(EXTRACT TO READ)

New Cambridge University star catalogue 'most accurate ever'

Sep 27, 2007

For thousands of years, people all over the world have gazed at the night sky and wondered just how far they would have to travel to reach the stars.

After tomorrow, scientists will be better able than ever to answer the age-old question, with the release of the most accurate guide to the distances between us and the heavens' far-flung diamonds.

A new catalogue of stars, the result of a decade's painstaking research at Cambridge University, is being published, giving the distances to almost 118,000 stellar bodies.

For astronomers, “Hipparcos – The New Reduction of the Raw Data” promises to open up a new chapter in the study of the age, size and properties of stars, helping them to tackle fundamental questions about the origins of the universe with greater precision than before.

The book has been compiled almost single-handedly by Dr Floor van Leeuwen at the University's Institute of Astronomy. In some cases, its contents are up to five times more accurate than the previous guide, offering scholars what in astronomical terms is the closest they can get to pinpoint accuracy.

(End EXTRACT TO READ)

- THINGS TO DO -
**1)** According to the star catalogue article, how many stellar bodies does the new catalogue give distances to?
**2)** Based on the star catalogue article, explain why scientists will be better able than ever to say how far away the stars are.
**3)** Continue the star catalogue article from where it ends.

(PROVIDED MATERIAL)

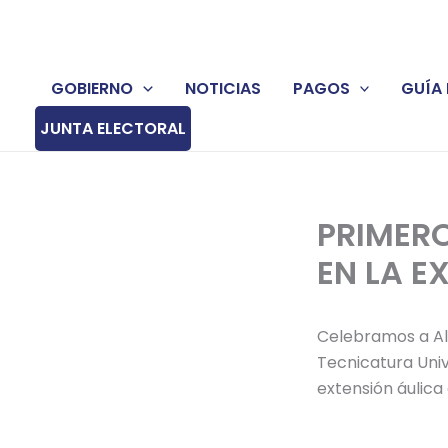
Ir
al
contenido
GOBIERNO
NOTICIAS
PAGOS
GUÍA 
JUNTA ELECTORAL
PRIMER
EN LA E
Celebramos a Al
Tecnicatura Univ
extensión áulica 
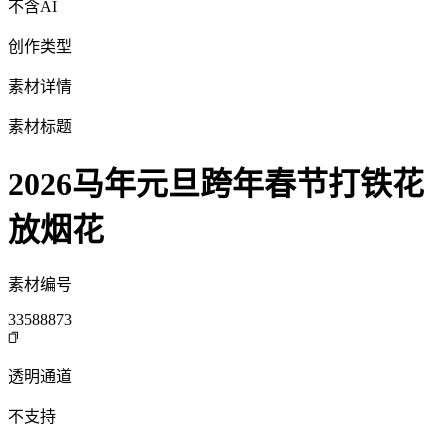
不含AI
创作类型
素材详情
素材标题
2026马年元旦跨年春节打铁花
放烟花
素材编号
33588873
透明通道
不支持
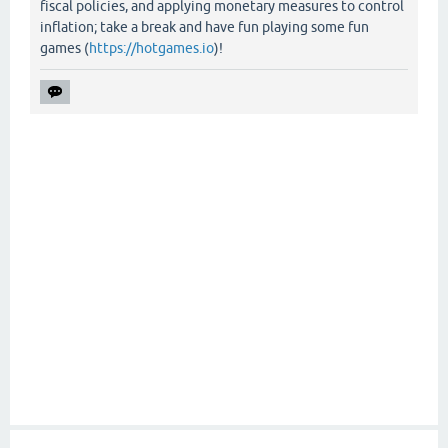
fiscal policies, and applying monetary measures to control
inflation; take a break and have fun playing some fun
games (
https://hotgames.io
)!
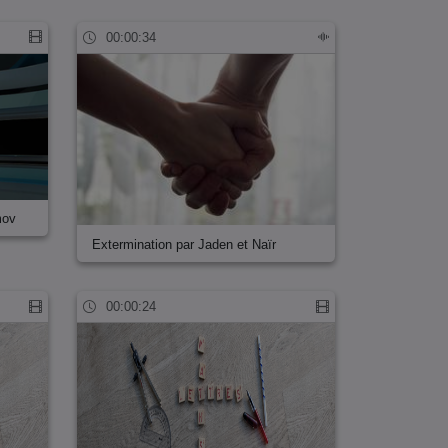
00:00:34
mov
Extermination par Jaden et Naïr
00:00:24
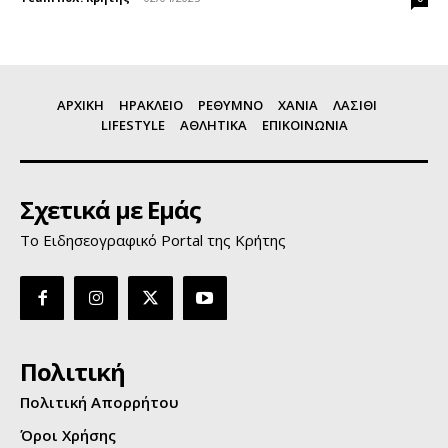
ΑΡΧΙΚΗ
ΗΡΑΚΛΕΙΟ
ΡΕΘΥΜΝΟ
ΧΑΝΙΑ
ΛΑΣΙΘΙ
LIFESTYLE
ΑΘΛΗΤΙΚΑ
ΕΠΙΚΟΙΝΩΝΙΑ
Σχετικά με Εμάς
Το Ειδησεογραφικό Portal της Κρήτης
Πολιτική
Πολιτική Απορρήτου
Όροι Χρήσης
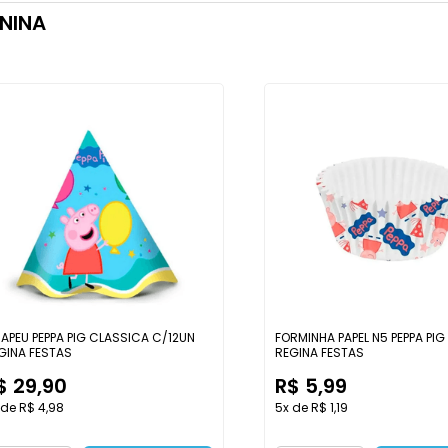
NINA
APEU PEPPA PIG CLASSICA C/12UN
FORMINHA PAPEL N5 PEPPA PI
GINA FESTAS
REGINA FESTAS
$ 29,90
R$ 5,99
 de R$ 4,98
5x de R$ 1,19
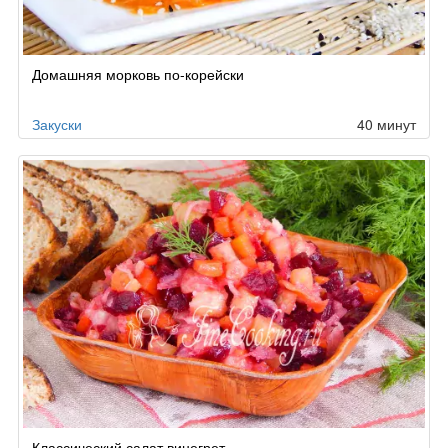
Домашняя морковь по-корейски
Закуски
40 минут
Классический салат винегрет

(End PROVIDED MATERIAL)
(PROVIDED MATERIAL)

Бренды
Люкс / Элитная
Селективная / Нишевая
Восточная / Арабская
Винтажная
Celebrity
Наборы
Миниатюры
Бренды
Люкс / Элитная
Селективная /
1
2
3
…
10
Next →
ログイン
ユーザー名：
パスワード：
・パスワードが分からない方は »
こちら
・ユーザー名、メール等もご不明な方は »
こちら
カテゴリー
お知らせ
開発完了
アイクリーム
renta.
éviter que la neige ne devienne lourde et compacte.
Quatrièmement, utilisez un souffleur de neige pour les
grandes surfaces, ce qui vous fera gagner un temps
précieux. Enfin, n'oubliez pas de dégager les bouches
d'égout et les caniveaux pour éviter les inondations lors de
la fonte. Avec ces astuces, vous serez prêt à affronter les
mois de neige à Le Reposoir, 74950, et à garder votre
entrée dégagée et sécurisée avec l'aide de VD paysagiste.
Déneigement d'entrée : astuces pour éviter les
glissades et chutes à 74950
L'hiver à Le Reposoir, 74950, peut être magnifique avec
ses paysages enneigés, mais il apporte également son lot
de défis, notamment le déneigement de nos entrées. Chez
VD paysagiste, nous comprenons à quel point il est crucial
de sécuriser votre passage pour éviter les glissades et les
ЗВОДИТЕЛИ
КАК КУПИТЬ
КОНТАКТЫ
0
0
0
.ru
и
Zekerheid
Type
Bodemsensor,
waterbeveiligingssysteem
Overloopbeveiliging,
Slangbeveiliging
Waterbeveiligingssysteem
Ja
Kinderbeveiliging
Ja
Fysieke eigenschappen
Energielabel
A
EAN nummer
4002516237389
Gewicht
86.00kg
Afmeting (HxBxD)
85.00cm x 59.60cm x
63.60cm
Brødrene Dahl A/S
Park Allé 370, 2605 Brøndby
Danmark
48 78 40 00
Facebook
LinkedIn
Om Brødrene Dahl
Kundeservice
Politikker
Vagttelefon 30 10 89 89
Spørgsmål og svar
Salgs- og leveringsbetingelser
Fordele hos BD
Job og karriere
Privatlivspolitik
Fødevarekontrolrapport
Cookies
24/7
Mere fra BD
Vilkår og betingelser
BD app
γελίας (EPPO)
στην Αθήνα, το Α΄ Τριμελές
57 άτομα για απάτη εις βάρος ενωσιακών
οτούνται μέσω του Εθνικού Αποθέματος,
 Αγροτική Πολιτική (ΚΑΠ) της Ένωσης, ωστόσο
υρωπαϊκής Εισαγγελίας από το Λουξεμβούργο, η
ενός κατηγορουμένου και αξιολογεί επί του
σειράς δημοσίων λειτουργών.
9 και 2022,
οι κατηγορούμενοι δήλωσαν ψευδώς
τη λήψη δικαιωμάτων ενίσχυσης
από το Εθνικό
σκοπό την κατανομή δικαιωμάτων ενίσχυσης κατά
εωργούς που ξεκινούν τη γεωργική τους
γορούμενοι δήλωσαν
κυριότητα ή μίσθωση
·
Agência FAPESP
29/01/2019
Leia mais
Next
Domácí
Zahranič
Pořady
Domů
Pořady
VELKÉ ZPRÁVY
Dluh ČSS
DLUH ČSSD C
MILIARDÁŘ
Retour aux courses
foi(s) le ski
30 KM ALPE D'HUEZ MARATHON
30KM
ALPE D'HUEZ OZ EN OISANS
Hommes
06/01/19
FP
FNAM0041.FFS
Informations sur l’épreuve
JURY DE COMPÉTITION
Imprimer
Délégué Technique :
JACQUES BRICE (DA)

(End PROVIDED MATERIAL)

- ANSWERS TO THIS EXERCISE -
**1)** Almost 118,000.

**2)** A new catalogue from Cambridge University is being released, and it is the most accurate guide yet to the distances between us and the stars. It gives distances to almost 118,000 stellar bodies, in some cases up to five times more accurately than the previous guide.

**3)**
Without that type of information, it would be much more difficult to compare the properties of stars or galaxies. Astronomers can only determine the physical properties of stars by comparing their luminosity with their distance from the earth. Without an accurate measurement of distance, the star's true luminosity or size cannot be known.

Similarly, the distances to the stars are the first stepping stone in the process of inferring the distance to ever-more remote galaxies and quasars. Getting the first step as correct as possible is vital for the rest of astronomy, with implications for the scale of the Universe itself.

“Knowing the distances of stars is fundamental to everything in astronomy,” Dr van Leeuwen explained. “Without reliable distances, everything else is unreliable. This catalogue marks a huge improvement to the foundations on which we build the entire discipline. One way or another, everything else astronomers study depends on it.”

The original star catalogue was published in 1997 following the European Space Agency's Hipparcos satellite mission, and was described by some as a “quiet revolution” in the study of space. With its help, astronomers were able to recalculate both the date of the Big Bang, and the point at which the very first stars were formed.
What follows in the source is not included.